Today the dask-mpi API uses a single function call to handle Dask boostrapping and ultimately subverting the execution of most processes.

from dask.distributed import Client
from dask_mpi import initialize

# Only one process will progress beyond this call
# The rest run the Dask components until completion and then exit here
initialize() 

client = Client()  # Scheduler info is set magically via `dask.config`

This can be a little confusing for users. Many new users fear all processes will run everything in the script.

It might be nice to use a more familiar API like a context manager.

from dask.distributed import Client
from dask_mpi import MPIRunner

# Only one process will progress beyond the __enter__ call
# The rest run the Dask components until completion and then exit here
with MPIRunner as runner:
    client = Client(runner)

This makes it very easy to replace with LocalCluster or other if you want to run this same script in many places.

However, this API is still a bit magic.
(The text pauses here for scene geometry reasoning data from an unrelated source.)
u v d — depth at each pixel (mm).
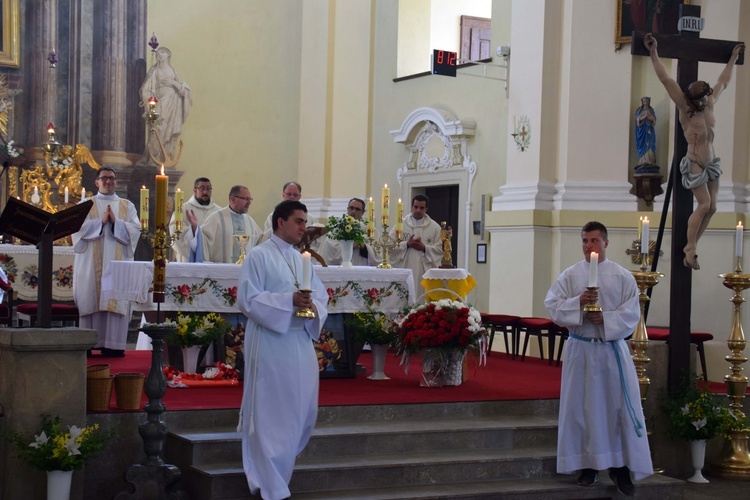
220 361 8516
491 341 11445
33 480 6258
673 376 8023
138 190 15734
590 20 11953
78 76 15609
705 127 8039
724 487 7816
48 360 6234
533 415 7934
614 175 11922
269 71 17188
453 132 14852
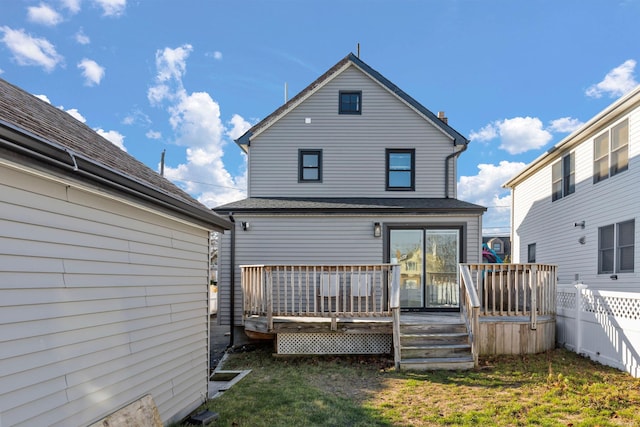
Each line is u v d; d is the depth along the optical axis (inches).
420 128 447.2
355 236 392.8
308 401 201.5
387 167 444.5
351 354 297.7
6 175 102.3
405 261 390.3
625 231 379.6
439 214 384.5
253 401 202.8
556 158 510.6
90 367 129.4
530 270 292.5
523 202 623.2
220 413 187.6
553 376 235.3
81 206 128.0
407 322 299.3
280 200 425.7
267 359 295.4
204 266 220.5
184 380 192.7
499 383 226.8
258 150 447.8
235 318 380.2
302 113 451.2
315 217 394.9
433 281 386.6
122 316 147.2
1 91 147.6
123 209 149.6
It's not clear that only one process continues inside the context manager.

Perhaps another alternative is something more explicit, but this idea also adds boilerplate.

from dask.distributed import Client
from dask_mpi import MPIRunner

runner = MPIRunner()

if runner.role in ["scheduler", "worker"]:
    runner.run()
    sys.exit(0)

runner.wait_for_scheduler()
client = Client(runner)

This makes things readable and adds clarity, but also introduces surface area for user bugs.

Open questions

  1. Do we like the terms Cluster and Runner? I worry that cluster is overloaded already and also using it to differentiate between these paradigms may be confusing. Are there better words?
  2. The current dask-mpi API is a big magic, should we go for a different API approach?
  3. One of the things I love about Dask is the consistency between LocalCluster, SSHCluster, KubeCluster, etc. Should we try and keep that consistency with runners? Or should they have a notably different feel but similar consistency between them?
  4. Where should these things live? If I make a SLURM Runner should it live in dask-jobqueue? Should a new MPIRunner live in dask-mpi? Should base classes live in distributed? Should all of this go in a new package called dask-runners?
jacobtomlinson commented 1 year ago

For info I picked up some code I experimented with a couple of years ago in https://github.com/dask/distributed/pull/4710 and https://github.com/dask/dask-mpi/pull/69 and I'm playing with MPIRunner and SLURMRunner here https://github.com/jacobtomlinson/dask-hpc-runner. That repo is not the final resting place for this stuff though.

lgarrison commented 11 months ago

I definitely support the development of the Runner paradigm! The names Cluster and Runner seem fine to me, although if people thought those terms were overloaded, maybe something like Top-Down and Bottom-Up would work?

In a Slurm context, it would be nice to decouple the bootstrapping of the cluster from MPI, which is a heavyweight requirement, as you note. The dask-runners repo is a nice start, and I think jacobtomlinson/dask-runners#3 works as a proof-of-concept for Slurm but needs more polish. I agree the API design is not obvious here, but the context manager approach seems fine to me.

Regarding where things should live, I do like keeping the bottom-up and top-down approaches separate (e.g. keep SlurmRunner separate from dask-jobqueue). But if that means that all the runners live in the same repo, it makes dependency management more complicated—if MPIRunner and SlurmRunner are in the same repo, then mpi4py might be an incidental dependency for SlurmRunner. So this may need some more thought, too.